November 30, 2014 - February 8, 2015,

Salle Alfred-Pellan, Maison des arts, Laval QC.

Curatorial Statement:

A house is a ‘psychic state’: the place we call home is a physical space but also an emotional one, shaped in our imagination by an accumulation of personal memories and family stories. In Broken Land: Stories told and retold, Lalie Douglas invents a world both familiar and uncanny, where domestic and natural environments collide in a metaphoric expression of impending doom.

            Upon first glance, everything seems perfect: we find a constellation of theatrically lit, curiously austere scenes―pristine white house models, in various sizes but otherwise identical, are positioned on pieces of equally white children’s household furniture which sit on low white platforms. Surrounding the gallery, a curved black wall portrays the night sky, whose faux celestial imagery echoes the constellation of surreal domesticity on the gallery floor. Yet a strange, unsettling dissonance pervades these interior and exterior worlds.

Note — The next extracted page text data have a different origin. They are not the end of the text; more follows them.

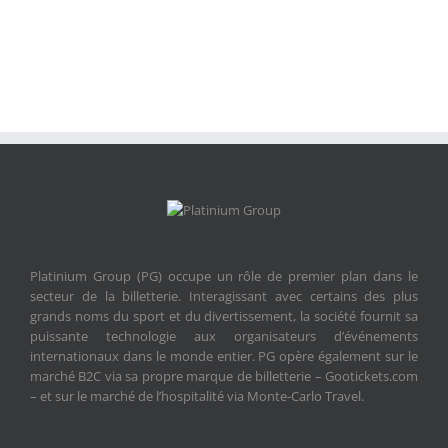
Platinium Group (PG) occupe un rôle de premier plan dans le
secteur de la billetterie. Interagissant avec certains des plus
grands noms du sport et du divertissement, la société fournit sa
puissante technologie aux organisateurs d’événements
internationaux dans le monde entier. PG opère également sur le
marché B2C via sa propre marque de billetterie – Gootickets.com
– et sur le marché de l’hospitalité via Monte-Carlo Travel.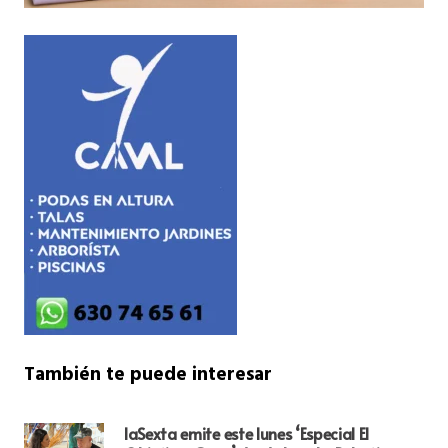
También te puede interesar
laSexta emite este lunes ‘Especial El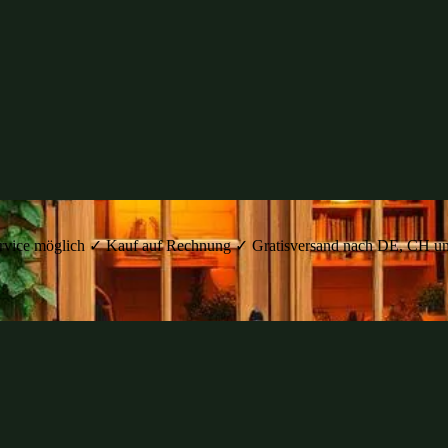
auservice möglich ✓ Kauf auf Rechnung ✓ Gratisversand nach DE, C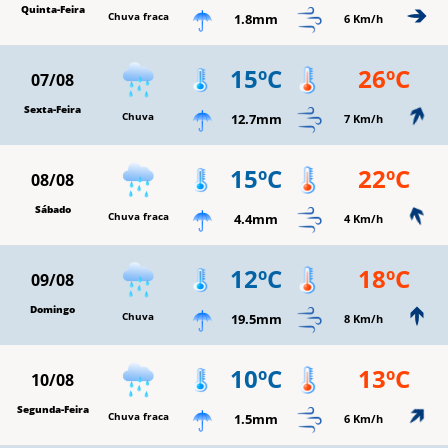
Quinta-Feira
Chuva fraca
1.8mm
6 Km/h
15ºC
26ºC
07/08
Sexta-Feira
Chuva
12.7mm
7 Km/h
15ºC
22ºC
08/08
Sábado
Chuva fraca
4.4mm
4 Km/h
12ºC
18ºC
09/08
Domingo
Chuva
19.5mm
8 Km/h
10ºC
13ºC
10/08
Segunda-Feira
Chuva fraca
1.5mm
6 Km/h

             A house maquette is a utopian visualization, a miniature version of an ideal home. But what about these silent, empty houses? Is this a dream home, a happy home? The only clue that these doll-like houses are not so idyllic comes from a number of viewfinders placed around the platforms and aimed at the maquettes. Peering through the lenses, we see that these tidy little houses contain emotional universes in disarray. In a kind of Shakespearean pathetic fallacy, where natural events symbolize inner feelings, Douglas’ installation presents the threat of stormy weather, floods and other ominous ecological situations to suggest a human world out of control. The viewfinders overlay landscapes, disastrous and otherwise, from the outside world onto the house’s interior, each private, fixed viewpoint inviting viewers to create their own narratives to explain what might be going on in the house.

However calamitous and unnatural, the conflation of outside and inside in Broken Land is not dystopian but rather heterotopian; it is an ambiguous space of otherness, at once physical and mental, which opens up the possibility of multiple readings and multiple meanings. Just as the same house is presented at different scales, the same fairy tale, or family myth, often exists in different versions, depending upon who is telling the tale. It is precisely the absence of any depiction of humans which directly implicates the viewer, allowing us to encounter the work as active subjects and engage in creating multiple sets of stories.

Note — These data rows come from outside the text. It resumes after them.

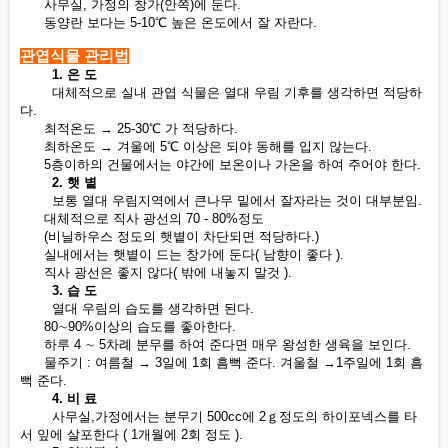
사무실, 가정의 창가(안쪽)에 둔다.
동양란 보다는 5-10℃ 높은 온도에서 잘 자란다.
관엽식물 관리법
1. 온 도
대체적으로 실내 관엽 식물은 열대 우림 기후를 생각하면 적당하
다.
최적온도 → 25-30℃ 가 적당하다.
최하온도 → 겨울에 5℃ 이상은 되야 동해를 입지 않는다.
5층이하의 건물에서는 야간에 보온이나 가온을 하여 주어야 한다.
2. 햇 볕
보통 열대 우림지역에서 큰나무 밑에서 잘자라는 것이 대부분임.
대체적으로 직사 광선의 70 - 80%정도
(비닐하우스 정도의 햇볕이 차단되면 적당하다.)
실내에서는 햇볕이 드는 창가에 둔다( 남향이 좋다 ).
직사 광선은 좋지 않다( 밖에 내놓지 말것 ).
3. 습 도
열대 우림의 습도를 생각하면 된다.
80∼90%이상의 습도를 좋아한다.
하루 4 ∼ 5차례 분무를 하여 준다면 매우 왕성한 생육을 보인다.
물주기 : 여름철 → 3일에 1회 흠뻑 준다. 겨울철 →1주일에 1회 흠
뻑 준다.
4. 비 료
사무실,가정에서는 분무기 500cc에 2ｇ정도의 하이포넥스를 타
서 잎에 살포한다 ( 1개월에 2회 정도 ).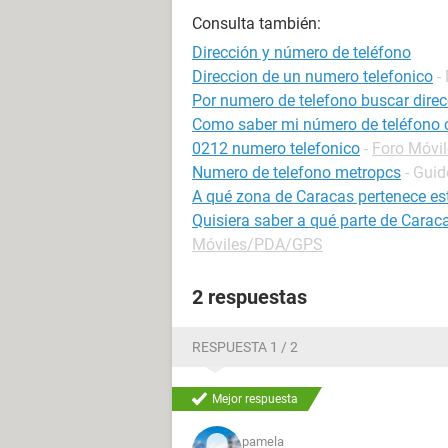
Consulta también:
Dirección y número de teléfono
Direccion de un numero telefonico
-
Por numero de telefono buscar direc
Como saber mi número de teléfono 
0212 numero telefonico
-
Foro Móvi
Numero de telefono metropcs
- Guid
A qué zona de Caracas pertenece es
Quisiera saber a qué parte de Carac
Móviles/PDA/GPS
2 respuestas
RESPUESTA 1 / 2
Mejor respuesta
pamela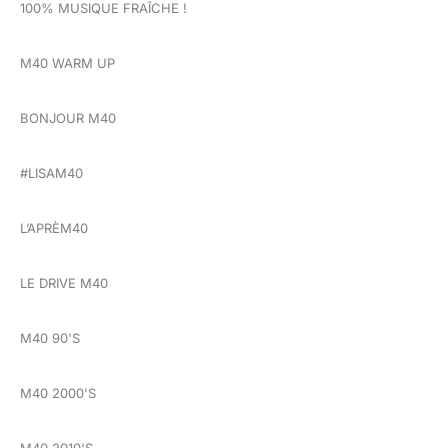
100% MUSIQUE FRAÎCHE !
M40 WARM UP
BONJOUR M40
#LISAM40
L’APRÈM40
LE DRIVE M40
M40 90'S
M40 2000'S
M40 2010'S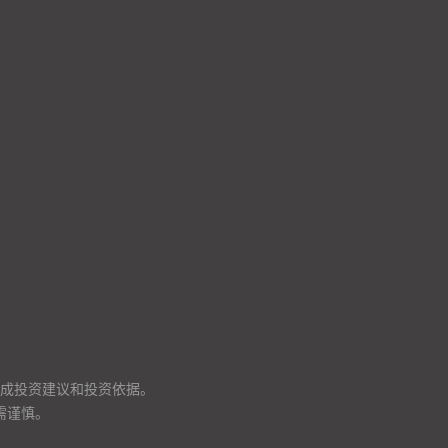
成投资建议和投资依据。
需谨慎。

            With a visual vocabulary that moves fluidly between 2D and 3D – drawing, etching and stop-animation to scale models, mould-making and casting – the artist displays a versatility and material prowess that distinguishes her creative practice. The choice of media for this installation allowed Douglas to create a distinction between the quiet solidity of the house elements and the ambiguous, ethereal natural of the animations. As in her previous work, a number of abiding themes recur in this exhibition: the use of the miniature as a metaphor for interiority; the notion of vague or unresolved narratives that activate our tendency to draw lines between two points in a constellation, that is, to draw relationships between elements to create a story; and ‘the power of the false’ to reveal the truth.